Причину такого враждебного отношения к формальной теории можно усматривать в терминологической омонимии: на подобную путаницу указывает, помимо всего, рассмотрение Коряком формализма в одном ряду с теорией «чистой формы» Виткевича и практиками конструктивизма[611]. При этом отметим, что, изучая формальный аспект произведения, формалисты не отрицают категорию «содержания» (материала). Сама оппозиция формы / содержания была снята в их работах. На противоречивость термина указывает и Якубский, предлагая вслед за Эйхенбаумом называть формальный метод «морфологическим», что, по его мнению, «больше соответствует самой сути дела»: «Теперь, возможно, следует избегать и названия „формальный метод“. ‹…› Из-за того, что слову „форма“ приписывают столько значений, термин „формальный метод“ может привести только к недоразумениям и путанице»[612].
Статья другого критика, Ивана Кулика[613], «На пути к пролетарскому искусству», помещенная в том же номере журнала, в меньшей степени посвящена вопросу формы и содержания. Однако она представляется интересной в первую очередь в контексте не только интеллектуальной биографии автора, но и в отношении вопроса о том, как диалектика формы и содержания прочитывалась с точки зрения классовой и национальной позиции.

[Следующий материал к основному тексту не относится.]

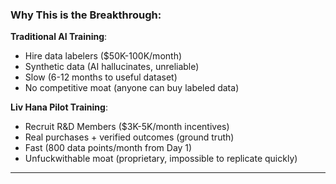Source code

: ### **Why This is the Breakthrough:**

**Traditional AI Training**:

- Hire data labelers ($50K-100K/month)
- Synthetic data (AI hallucinates, unreliable)
- Slow (6-12 months to useful dataset)
- No competitive moat (anyone can buy labeled data)

**Liv Hana Pilot Training**:

- Recruit R&D Members ($3K-5K/month incentives)
- Real purchases + verified outcomes (ground truth)
- Fast (800 data points/month from Day 1)
- Unfuckwithable moat (proprietary, impossible to replicate quickly)

---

Свою статью Кулик начинает с критики современного ему искусства, главным образом панфутуризма, конструктивизма и «этнографического модернизма» (так Кулик называет графику Григория Нарбута): «А семенковые „Семафоры в будущее“ рассчитаны на то, чтобы пустить „под откос“ локомотив пролетарской революции»[614]. В поиске новых форм и новой техники авангардного искусства Кулик усматривает «измену» идеалам революции и неспособность видеть ее новые горизонты: «Ищут новых (совершенно новых!) форм, новой техники, не понимая, не замечая, что сами становятся все более архаичными. Потому что законсервировались на первой, стихийно-разрушающей фазе революции, не замечая дальнейшего ее развития, ее новых логических форм и содержания»[615].